7 thoughts on “Battery smackdown, now and then: No contest

  1. Reacocard

    Keep in mind battery technology has changed over time. Those older laptops are probably using NiMH cells, while the newer Thinkpad uses Lithium-Ion. Lithium-Ion is lighter and (when new) lasts longer than an equivalent NiMH, but will wear out over time and eventually have a capacity much less than its original design. So far as I know, NiMH cells are not nearly as vulnerable to this, explaining the discrepancy you observe. I’d expect that Thinkpad to get upwards of 4 hours with a new battery, assuming it is just a case of the battery being worn out. For Thinkpads you can inspect battery status using tp-smapi, might want to take a look and see if you just have a bad battery. My Thinkpad T61 got over 5 hours new and still hits 2-3 regularly after 2 years of moderately heavy use.

    Reply
  2. YankeeDDL

    I subscribe the two comments above: both valid.
    I would like to add that in the office where I work we went though a Thinkpad-phase. I can say that about 2/3rds of the laptop, after about 1 year had a pitiful battery life. Knowing the colleagues, I can assure you that no care, whatsoever, was taken to try to preserve the battery. Nevertheless, I found it quite disappointing.
    I was lucky enough to have a high-capacity battery that lasted about 8hrs in it’s prime days (with quite restrictive power-management settings) and even 4 years down the road could easily cover more than half a day worth of email, light web browsing, and the usual set of office apps. Not bad at all if you ask me.

    Reply
  3. PeterStJ

    I have seen laptops from lenovo, acer and toshiba drain the battery to ‘a few seconds when no AC’ in less than year. I am not sure why, but this is the case with all laptops at work, even the newer ones. On the other hand I have always wanter a laptop, that can work on solar power, meaning efficient enough to make its computation on the lower power supplied. The lower computational capacity can be easily overcome with the console applications (I am happy to state, that I am almost entierly using those, it is easier on my eyes to). Unfortinately such CPUs have not yet been presented to the customer.
    And I am still waiting. As one of my favourit tv show characters sais: “The things I want are not invented yet”

    Reply
  4. koleoptero

    You must also take into consideration the significantly lower prices computers have nowadays. You couldn’t easily find a NEW laptop with $400 ten years ago. Now you can. And even if the thinkpad wasn’t in the “cheap” category, all hardware has paid the price.

    Reply
  5. Luca

    Another thing to bear in mind is that up until 2 or 3 years ago there wasn’t really a focus on making hardware eco-friendly, it was all about making it faster and faster. Recent chips they are much more eco-friendly, you can now get laptops for < £300 that have a 12 hour battery life.

    Reply
  6. keithpeter

    I must be lucky, my T42 ‘refurbished’ laptop off the well known web site gets just over 3 hours off its battery (6 years old). The fan only comes on when doing processor intensive things.
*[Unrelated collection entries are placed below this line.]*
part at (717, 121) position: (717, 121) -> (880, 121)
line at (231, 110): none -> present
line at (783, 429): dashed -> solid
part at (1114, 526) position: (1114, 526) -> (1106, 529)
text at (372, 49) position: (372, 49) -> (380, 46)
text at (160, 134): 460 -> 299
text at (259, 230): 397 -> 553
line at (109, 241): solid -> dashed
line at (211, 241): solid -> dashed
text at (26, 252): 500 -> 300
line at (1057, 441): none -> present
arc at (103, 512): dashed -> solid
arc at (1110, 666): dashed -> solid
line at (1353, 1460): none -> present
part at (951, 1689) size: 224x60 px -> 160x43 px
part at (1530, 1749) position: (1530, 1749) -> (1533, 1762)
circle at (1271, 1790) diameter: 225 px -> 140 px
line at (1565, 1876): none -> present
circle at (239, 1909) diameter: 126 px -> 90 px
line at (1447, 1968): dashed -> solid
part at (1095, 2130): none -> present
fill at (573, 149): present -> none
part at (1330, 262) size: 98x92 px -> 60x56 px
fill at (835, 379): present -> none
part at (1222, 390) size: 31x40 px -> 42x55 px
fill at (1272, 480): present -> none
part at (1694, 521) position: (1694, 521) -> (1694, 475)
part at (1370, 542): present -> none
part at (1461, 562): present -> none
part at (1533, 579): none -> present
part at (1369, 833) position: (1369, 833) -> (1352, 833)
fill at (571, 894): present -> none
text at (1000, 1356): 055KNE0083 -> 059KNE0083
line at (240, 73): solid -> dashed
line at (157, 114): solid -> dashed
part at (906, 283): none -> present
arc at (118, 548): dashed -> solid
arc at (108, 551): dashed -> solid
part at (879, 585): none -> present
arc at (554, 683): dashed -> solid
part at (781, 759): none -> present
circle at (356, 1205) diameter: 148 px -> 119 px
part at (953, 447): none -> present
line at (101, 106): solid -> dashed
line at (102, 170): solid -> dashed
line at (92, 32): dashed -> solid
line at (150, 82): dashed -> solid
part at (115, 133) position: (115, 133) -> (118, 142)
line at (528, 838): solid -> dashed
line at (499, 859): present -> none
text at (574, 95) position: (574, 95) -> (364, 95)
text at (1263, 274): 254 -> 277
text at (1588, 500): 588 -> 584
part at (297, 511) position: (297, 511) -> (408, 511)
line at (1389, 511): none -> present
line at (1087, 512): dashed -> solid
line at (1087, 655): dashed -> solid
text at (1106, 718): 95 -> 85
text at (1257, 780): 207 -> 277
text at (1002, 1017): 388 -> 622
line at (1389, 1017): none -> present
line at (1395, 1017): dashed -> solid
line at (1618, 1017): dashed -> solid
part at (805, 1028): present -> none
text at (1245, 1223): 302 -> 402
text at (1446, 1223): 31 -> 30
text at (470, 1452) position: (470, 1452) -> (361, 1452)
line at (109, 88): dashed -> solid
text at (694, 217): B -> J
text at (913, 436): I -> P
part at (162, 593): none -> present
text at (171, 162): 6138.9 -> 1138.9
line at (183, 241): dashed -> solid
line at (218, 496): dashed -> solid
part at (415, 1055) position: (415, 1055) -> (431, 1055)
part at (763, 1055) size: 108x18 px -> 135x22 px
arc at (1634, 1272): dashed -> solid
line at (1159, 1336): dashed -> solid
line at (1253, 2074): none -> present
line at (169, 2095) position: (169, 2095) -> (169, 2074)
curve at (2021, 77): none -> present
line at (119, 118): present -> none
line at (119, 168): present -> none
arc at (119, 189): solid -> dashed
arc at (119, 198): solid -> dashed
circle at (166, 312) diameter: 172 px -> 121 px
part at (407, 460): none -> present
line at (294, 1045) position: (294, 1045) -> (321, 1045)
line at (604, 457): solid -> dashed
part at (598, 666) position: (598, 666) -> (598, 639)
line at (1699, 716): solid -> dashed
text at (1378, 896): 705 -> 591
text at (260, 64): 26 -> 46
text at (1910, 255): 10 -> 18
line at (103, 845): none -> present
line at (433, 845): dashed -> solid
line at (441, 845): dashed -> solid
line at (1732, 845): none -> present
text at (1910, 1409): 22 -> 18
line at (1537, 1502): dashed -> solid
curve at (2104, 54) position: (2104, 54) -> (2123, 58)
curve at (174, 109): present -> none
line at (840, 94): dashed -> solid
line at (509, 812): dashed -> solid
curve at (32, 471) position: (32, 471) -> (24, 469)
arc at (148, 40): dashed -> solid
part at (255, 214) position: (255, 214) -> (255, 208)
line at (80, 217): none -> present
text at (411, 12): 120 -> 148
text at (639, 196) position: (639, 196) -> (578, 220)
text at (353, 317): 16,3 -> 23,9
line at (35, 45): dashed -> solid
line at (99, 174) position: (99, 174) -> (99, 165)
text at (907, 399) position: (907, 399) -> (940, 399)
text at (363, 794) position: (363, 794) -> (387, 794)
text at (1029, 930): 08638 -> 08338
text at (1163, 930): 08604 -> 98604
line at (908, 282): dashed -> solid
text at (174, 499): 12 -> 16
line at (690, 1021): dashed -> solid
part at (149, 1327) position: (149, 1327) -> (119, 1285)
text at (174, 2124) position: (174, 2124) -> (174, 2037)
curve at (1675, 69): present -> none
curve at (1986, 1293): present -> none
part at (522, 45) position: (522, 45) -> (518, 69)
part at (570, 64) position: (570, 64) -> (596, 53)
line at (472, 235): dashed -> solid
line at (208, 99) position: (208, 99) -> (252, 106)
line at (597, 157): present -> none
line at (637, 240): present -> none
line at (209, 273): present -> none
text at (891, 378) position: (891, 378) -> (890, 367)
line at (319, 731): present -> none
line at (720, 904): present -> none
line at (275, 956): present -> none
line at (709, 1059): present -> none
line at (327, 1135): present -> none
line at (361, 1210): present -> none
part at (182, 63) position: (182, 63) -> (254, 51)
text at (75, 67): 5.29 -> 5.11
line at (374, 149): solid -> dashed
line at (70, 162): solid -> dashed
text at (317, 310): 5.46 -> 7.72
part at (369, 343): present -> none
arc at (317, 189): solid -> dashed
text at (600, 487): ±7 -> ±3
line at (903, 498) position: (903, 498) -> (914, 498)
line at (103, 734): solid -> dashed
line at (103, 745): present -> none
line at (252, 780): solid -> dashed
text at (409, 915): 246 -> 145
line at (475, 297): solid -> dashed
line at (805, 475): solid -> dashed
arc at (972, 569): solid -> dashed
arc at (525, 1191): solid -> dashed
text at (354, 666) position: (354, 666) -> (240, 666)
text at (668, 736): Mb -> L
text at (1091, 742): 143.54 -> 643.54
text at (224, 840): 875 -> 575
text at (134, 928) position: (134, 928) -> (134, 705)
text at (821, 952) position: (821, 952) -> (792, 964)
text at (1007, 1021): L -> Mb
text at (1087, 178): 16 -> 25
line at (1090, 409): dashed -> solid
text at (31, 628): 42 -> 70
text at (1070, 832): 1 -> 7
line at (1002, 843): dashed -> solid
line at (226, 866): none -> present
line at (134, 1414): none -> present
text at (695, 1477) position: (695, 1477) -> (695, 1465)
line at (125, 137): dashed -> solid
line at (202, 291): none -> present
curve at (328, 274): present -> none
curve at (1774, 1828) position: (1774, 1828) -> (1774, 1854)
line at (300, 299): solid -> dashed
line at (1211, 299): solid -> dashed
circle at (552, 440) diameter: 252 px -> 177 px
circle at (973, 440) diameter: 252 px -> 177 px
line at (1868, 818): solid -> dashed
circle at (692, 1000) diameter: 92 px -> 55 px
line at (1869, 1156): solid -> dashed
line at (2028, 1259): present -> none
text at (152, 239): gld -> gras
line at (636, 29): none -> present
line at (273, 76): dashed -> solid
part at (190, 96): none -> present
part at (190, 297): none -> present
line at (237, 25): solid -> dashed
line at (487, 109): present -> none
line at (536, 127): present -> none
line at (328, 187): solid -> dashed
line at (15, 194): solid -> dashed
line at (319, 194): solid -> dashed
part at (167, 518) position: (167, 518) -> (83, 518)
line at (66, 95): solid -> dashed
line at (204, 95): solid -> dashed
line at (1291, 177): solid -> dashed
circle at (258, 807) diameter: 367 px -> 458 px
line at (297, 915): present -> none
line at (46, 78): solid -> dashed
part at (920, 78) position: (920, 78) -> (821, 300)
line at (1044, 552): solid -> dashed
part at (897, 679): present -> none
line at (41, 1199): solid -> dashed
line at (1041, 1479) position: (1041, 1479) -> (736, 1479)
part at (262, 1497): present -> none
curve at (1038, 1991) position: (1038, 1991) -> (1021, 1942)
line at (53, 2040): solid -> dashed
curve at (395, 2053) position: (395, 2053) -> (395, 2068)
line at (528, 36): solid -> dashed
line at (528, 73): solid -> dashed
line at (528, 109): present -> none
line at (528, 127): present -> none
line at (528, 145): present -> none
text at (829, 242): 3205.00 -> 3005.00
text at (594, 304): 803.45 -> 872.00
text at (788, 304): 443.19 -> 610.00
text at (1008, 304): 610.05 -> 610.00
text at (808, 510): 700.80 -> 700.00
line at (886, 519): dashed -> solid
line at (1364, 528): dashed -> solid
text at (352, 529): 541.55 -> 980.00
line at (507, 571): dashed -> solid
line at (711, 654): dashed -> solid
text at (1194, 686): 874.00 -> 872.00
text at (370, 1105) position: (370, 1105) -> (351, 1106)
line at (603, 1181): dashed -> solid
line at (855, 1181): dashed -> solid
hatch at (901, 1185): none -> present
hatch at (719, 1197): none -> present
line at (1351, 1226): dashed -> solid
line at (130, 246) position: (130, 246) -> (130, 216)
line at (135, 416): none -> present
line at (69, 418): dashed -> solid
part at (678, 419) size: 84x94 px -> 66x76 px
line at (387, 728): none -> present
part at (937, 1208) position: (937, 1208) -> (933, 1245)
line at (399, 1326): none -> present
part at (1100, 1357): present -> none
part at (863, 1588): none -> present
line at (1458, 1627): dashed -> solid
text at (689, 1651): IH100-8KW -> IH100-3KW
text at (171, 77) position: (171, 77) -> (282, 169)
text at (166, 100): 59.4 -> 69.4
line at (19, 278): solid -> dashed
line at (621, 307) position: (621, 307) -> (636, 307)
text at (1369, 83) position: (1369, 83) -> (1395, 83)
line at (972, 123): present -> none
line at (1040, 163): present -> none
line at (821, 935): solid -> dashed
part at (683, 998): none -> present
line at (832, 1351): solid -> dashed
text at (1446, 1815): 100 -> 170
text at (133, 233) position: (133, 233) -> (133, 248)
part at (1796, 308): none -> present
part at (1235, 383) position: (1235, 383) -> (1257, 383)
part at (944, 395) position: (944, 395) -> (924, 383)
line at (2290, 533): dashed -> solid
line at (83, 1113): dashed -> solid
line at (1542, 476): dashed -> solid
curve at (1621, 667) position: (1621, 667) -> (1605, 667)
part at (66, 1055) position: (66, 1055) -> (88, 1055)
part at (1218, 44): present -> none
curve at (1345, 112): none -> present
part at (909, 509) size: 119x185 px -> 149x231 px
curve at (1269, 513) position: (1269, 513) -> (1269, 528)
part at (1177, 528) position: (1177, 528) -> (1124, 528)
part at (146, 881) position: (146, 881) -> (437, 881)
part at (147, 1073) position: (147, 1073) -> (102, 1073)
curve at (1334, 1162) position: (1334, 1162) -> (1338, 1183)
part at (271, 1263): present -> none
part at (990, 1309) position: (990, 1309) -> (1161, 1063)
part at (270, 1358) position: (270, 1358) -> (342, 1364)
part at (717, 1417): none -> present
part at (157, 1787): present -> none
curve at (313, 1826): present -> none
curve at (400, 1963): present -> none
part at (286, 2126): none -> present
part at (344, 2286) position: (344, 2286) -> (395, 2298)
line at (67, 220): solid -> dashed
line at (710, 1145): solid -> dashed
    I decided to acquire a newer and faster thinkpad T60 (4 years old) based on my positive experiences, and ran into fan control problems (see http://ubuntuforums.org/showthread.php?t=1586094&highlight=T60+Ubuntu+10.10). It also manages just over 3 hours with a realistic use (wifi, web browser, word-processor) but no videos. And it makes a noise. Often.

    The original plan was to sell the T42 but I’m dithering now… it might be the T60 that goes.